(Data records)
::::::
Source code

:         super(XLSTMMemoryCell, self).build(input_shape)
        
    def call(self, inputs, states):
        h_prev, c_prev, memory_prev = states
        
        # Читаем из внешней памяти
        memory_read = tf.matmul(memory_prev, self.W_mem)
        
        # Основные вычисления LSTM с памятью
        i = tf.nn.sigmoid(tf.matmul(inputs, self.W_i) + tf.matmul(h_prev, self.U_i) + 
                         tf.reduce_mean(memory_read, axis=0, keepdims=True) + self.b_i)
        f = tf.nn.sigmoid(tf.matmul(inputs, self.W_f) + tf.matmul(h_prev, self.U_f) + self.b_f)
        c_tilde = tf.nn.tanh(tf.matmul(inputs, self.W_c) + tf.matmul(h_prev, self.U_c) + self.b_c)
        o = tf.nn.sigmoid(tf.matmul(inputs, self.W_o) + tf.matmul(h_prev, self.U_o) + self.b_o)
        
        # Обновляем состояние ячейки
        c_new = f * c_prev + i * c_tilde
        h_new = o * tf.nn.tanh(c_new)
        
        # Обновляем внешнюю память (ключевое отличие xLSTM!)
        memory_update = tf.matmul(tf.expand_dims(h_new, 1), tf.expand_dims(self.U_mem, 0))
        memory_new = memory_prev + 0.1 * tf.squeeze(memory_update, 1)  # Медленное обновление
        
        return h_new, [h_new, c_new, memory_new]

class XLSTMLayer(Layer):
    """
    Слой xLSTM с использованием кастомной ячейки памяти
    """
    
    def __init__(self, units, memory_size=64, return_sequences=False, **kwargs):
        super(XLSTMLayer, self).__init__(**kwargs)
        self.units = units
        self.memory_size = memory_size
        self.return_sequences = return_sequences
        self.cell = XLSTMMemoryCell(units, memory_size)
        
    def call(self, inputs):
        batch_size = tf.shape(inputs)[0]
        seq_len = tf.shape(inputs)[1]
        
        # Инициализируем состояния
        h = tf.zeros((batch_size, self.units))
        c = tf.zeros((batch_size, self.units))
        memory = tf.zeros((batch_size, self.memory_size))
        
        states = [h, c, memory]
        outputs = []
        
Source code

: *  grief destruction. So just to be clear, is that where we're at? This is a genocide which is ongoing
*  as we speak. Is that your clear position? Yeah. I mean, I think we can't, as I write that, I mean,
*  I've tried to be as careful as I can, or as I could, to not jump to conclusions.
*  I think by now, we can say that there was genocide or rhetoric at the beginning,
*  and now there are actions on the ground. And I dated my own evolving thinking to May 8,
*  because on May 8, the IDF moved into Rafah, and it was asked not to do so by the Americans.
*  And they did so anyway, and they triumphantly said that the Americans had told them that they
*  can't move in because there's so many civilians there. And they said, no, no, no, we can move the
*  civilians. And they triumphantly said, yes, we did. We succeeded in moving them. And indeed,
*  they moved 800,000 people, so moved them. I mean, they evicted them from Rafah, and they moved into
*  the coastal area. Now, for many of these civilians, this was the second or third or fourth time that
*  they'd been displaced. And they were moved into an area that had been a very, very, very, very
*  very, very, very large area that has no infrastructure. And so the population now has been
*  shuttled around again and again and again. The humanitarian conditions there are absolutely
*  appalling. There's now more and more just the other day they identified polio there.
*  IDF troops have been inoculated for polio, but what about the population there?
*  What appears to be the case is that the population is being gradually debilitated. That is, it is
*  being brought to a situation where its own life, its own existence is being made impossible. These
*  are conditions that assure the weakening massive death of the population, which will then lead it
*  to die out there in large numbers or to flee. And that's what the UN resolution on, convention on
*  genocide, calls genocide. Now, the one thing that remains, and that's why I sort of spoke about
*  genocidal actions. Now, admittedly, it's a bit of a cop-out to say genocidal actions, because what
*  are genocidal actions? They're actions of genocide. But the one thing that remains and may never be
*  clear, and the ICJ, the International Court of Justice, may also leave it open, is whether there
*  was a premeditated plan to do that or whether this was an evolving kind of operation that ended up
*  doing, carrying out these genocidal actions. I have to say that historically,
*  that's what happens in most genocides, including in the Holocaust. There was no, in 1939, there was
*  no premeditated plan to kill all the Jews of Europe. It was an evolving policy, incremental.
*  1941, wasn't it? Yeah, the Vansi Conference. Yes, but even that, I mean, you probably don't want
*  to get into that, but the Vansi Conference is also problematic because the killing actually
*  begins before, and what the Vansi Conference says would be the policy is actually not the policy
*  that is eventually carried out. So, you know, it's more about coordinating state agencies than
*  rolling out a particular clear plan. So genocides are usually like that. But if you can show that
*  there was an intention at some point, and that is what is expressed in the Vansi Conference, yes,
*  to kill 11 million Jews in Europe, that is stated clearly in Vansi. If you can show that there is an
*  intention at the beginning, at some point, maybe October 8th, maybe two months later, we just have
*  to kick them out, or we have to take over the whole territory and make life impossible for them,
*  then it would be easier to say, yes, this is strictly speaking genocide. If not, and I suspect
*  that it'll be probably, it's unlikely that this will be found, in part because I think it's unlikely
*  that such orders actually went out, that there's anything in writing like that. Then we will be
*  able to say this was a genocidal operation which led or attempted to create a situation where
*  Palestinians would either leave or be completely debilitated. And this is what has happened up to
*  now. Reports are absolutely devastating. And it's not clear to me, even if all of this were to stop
::::::
Pick out each line above that contains the word "polio".

■ **SOLUTION**:
*  appalling. There's now more and more just the other day they identified polio there.
*  IDF troops have been inoculated for polio, but what about the population there?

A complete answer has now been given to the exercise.